Task directions: Output the listing below in full, exactly as written.

Data for analysis:
◆ ◆ ◆ ◆ ◆

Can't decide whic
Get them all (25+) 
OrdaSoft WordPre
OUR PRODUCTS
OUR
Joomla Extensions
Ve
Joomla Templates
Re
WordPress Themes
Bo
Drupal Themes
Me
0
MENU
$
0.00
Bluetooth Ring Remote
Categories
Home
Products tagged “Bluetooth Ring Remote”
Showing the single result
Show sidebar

◆ ◆ ◆ ◆ ◆

Answer section:
Can't decide whic
Get them all (25+) 
OrdaSoft WordPre
OUR PRODUCTS
OUR
Joomla Extensions
Ve
Joomla Templates
Re
WordPress Themes
Bo
Drupal Themes
Me
0
MENU
$
0.00
Bluetooth Ring Remote
Categories
Home
Products tagged “Bluetooth Ring Remote”
Showing the single result
Show sidebar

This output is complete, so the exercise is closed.